(Data provided begins)
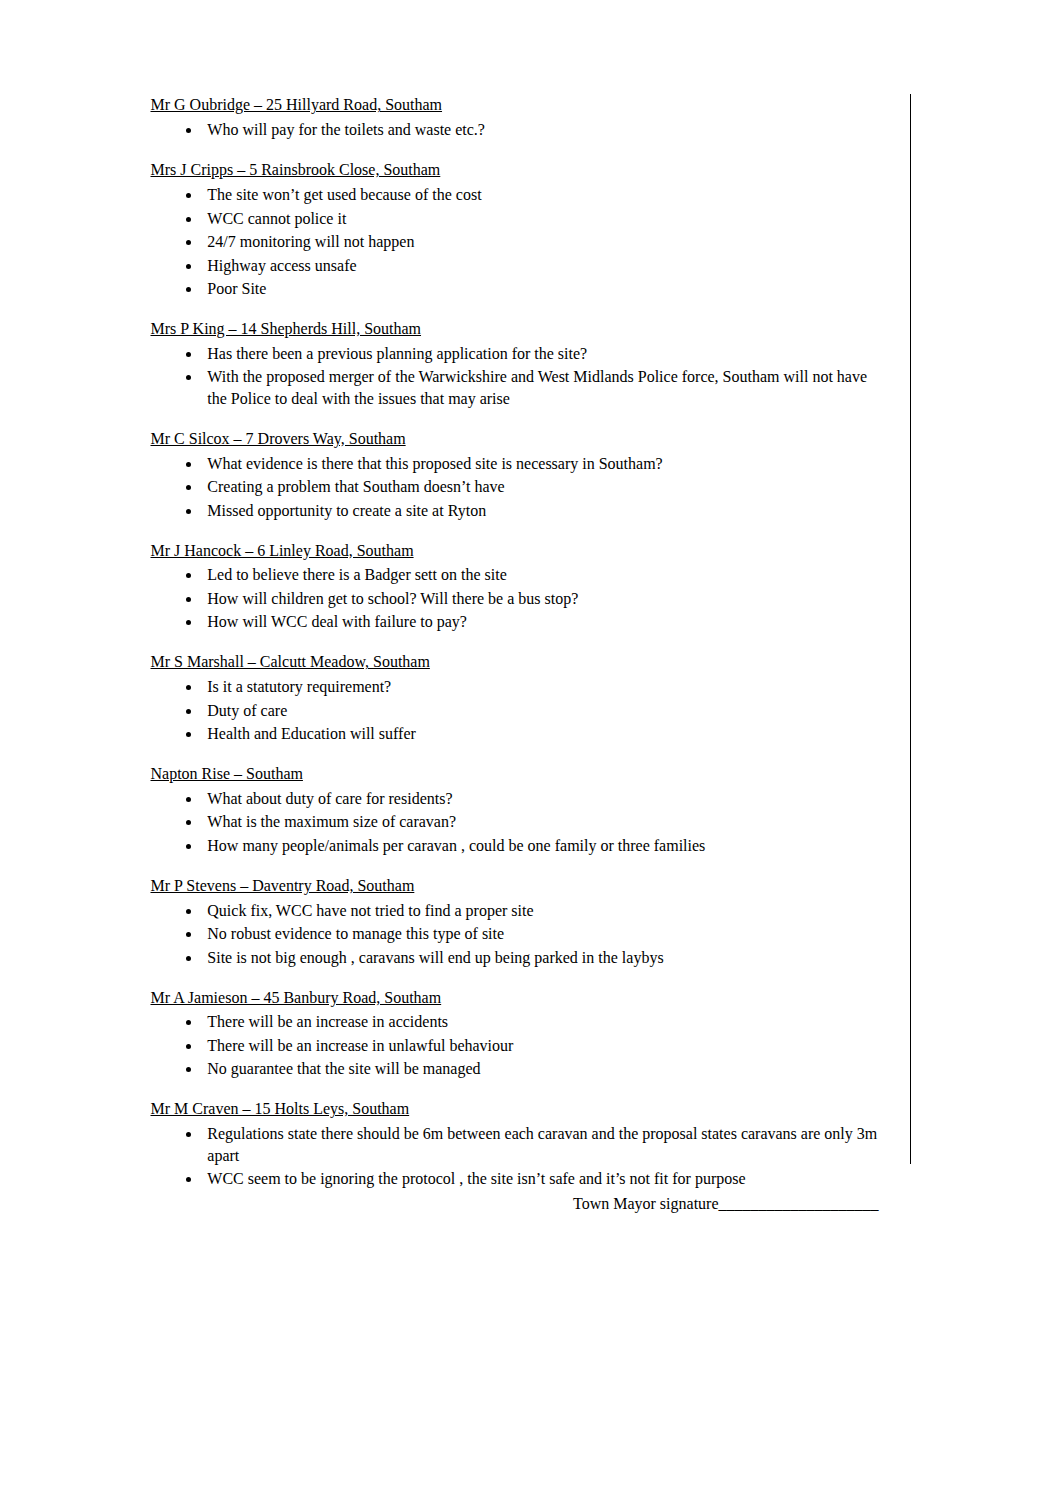Mr G Oubridge – 25 Hillyard Road, Southam
Who will pay for the toilets and waste etc.?
Mrs J Cripps – 5 Rainsbrook Close, Southam
The site won’t get used because of the cost
WCC cannot police it
24/7 monitoring will not happen
Highway access unsafe
Poor Site
Mrs P King – 14 Shepherds Hill, Southam
Has there been a previous planning application for the site?
With the proposed merger of the Warwickshire and West Midlands Police force, Southam will not have the Police to deal with the issues that may arise
Mr C Silcox – 7 Drovers Way, Southam
What evidence is there that this proposed site is necessary in Southam?
Creating a problem that Southam doesn’t have
Missed opportunity to create a site at Ryton
Mr J Hancock – 6 Linley Road, Southam
Led to believe there is a Badger sett on the site
How will children get to school? Will there be a bus stop?
How will WCC deal with failure to pay?
Mr S Marshall – Calcutt Meadow, Southam
Is it a statutory requirement?
Duty of care
Health and Education will suffer
Napton Rise – Southam
What about duty of care for residents?
What is the maximum size of caravan?
How many people/animals per caravan , could be one family or three families
Mr P Stevens – Daventry Road, Southam
Quick fix, WCC have not tried to find a proper site
No robust evidence to manage this type of site
Site is not big enough , caravans will end up being parked in the laybys
Mr A Jamieson – 45 Banbury Road, Southam
There will be an increase in accidents
There will be an increase in unlawful behaviour
No guarantee that the site will be managed
Mr M Craven – 15 Holts Leys, Southam
Regulations state there should be 6m between each caravan and the proposal states caravans are only 3m apart
WCC seem to be ignoring the protocol , the site isn’t safe and it’s not fit for purpose
Town Mayor signature____________________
(Data provided ends)
**Assignment:**
Each line of the entries that contains the word "will" should be listed.

**Output of the exercise:**
Who will pay for the toilets and waste etc.?
24/7 monitoring will not happen
With the proposed merger of the Warwickshire and West Midlands Police force, Southam will not have the Police to deal with the issues that may arise
How will children get to school? Will there be a bus stop?
How will WCC deal with failure to pay?
Health and Education will suffer
Site is not big enough , caravans will end up being parked in the laybys
There will be an increase in accidents
There will be an increase in unlawful behaviour
No guarantee that the site will be managed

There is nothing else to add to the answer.